- **Problem requirements**
All of the listing should be returned as written, apart from any picture in it.

- **Material provided**
☆ ☆ ☆ ☆

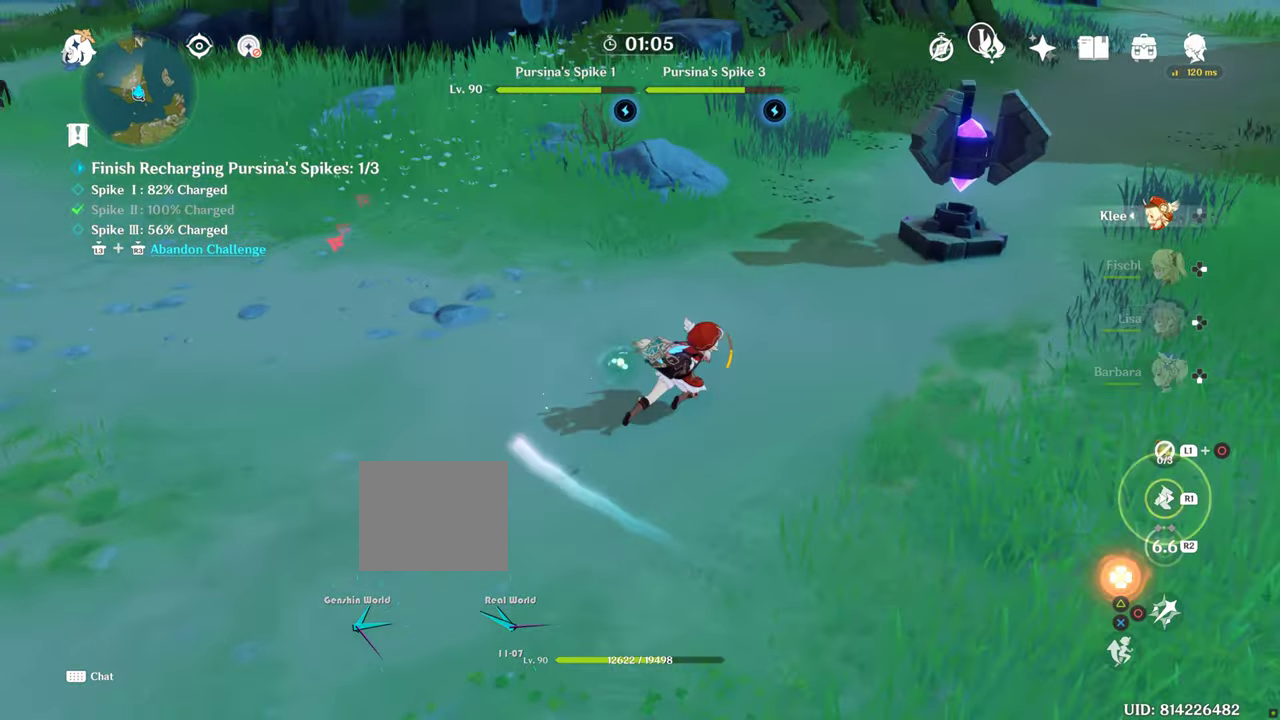
{"dt_ms": 500, "buttons": [], "left_stick": "up-right", "right_stick": "center", "events": []}
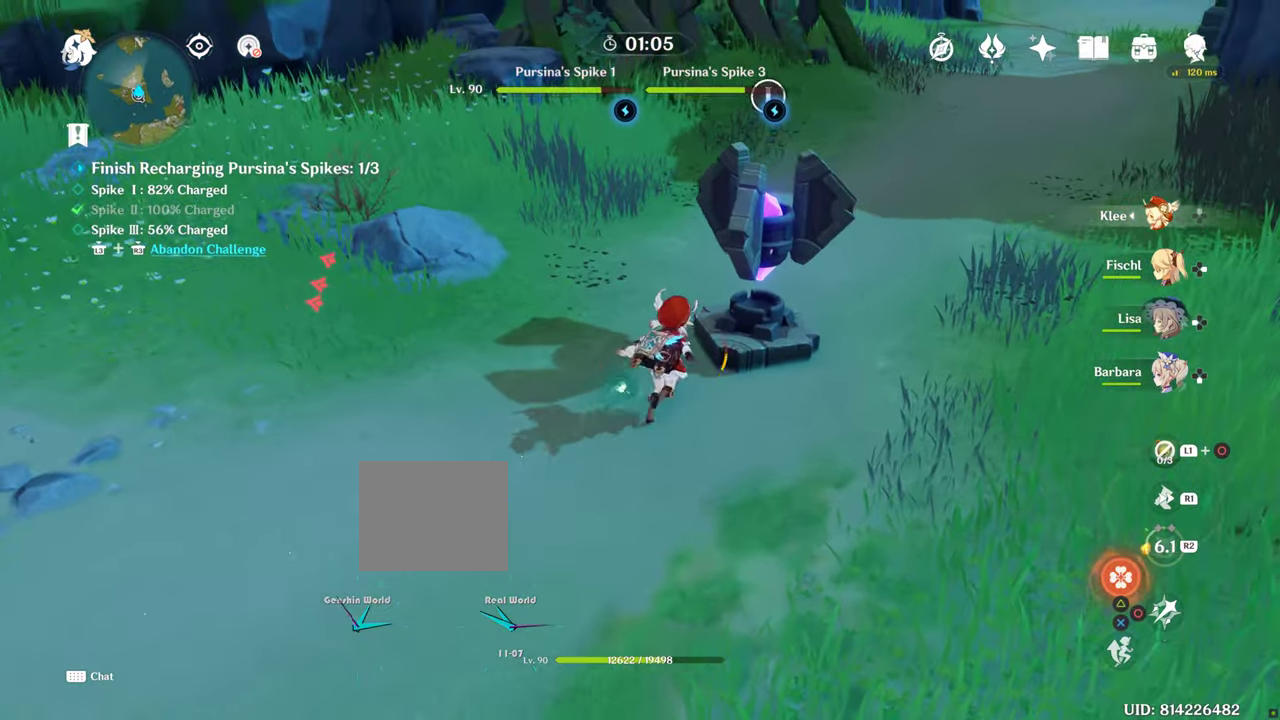
{"dt_ms": 500, "buttons": ["R2"], "left_stick": "center", "right_stick": "center", "events": [[50, "DPAD_RIGHT", "down"], [84, "left_stick", "center"], [184, "DPAD_RIGHT", "up"], [267, "R2", "down"], [384, "R2", "up"], [467, "R2", "down"]]}
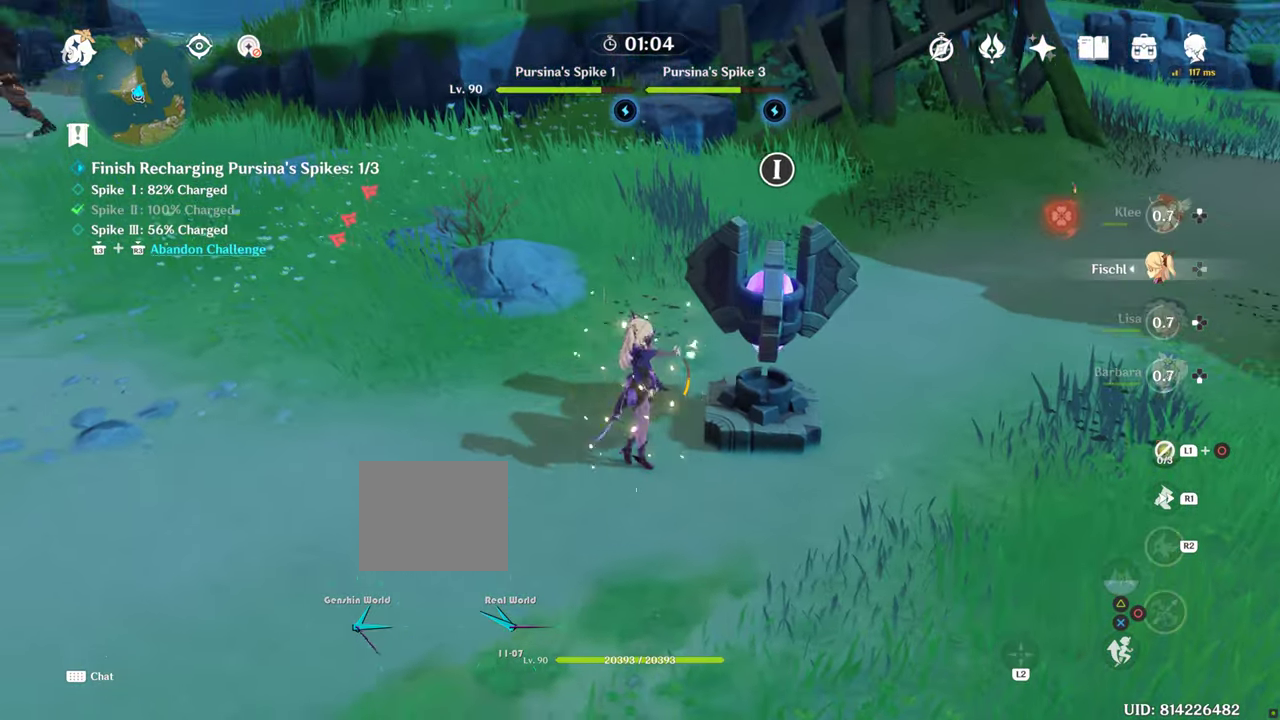
{"dt_ms": 500, "buttons": [], "left_stick": "up-left", "right_stick": "center", "events": [[84, "R2", "up"], [300, "left_stick", "up-left"]]}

☆ ☆ ☆ ☆

- **Answer to the exercise**
{"dt_ms": 500, "buttons": [], "left_stick": "up-right", "right_stick": "center", "events": []}
{"dt_ms": 500, "buttons": ["R2"], "left_stick": "center", "right_stick": "center", "events": [[50, "DPAD_RIGHT", "down"], [84, "left_stick", "center"], [184, "DPAD_RIGHT", "up"], [267, "R2", "down"], [384, "R2", "up"], [467, "R2", "down"]]}
{"dt_ms": 500, "buttons": [], "left_stick": "up-left", "right_stick": "center", "events": [[84, "R2", "up"], [300, "left_stick", "up-left"]]}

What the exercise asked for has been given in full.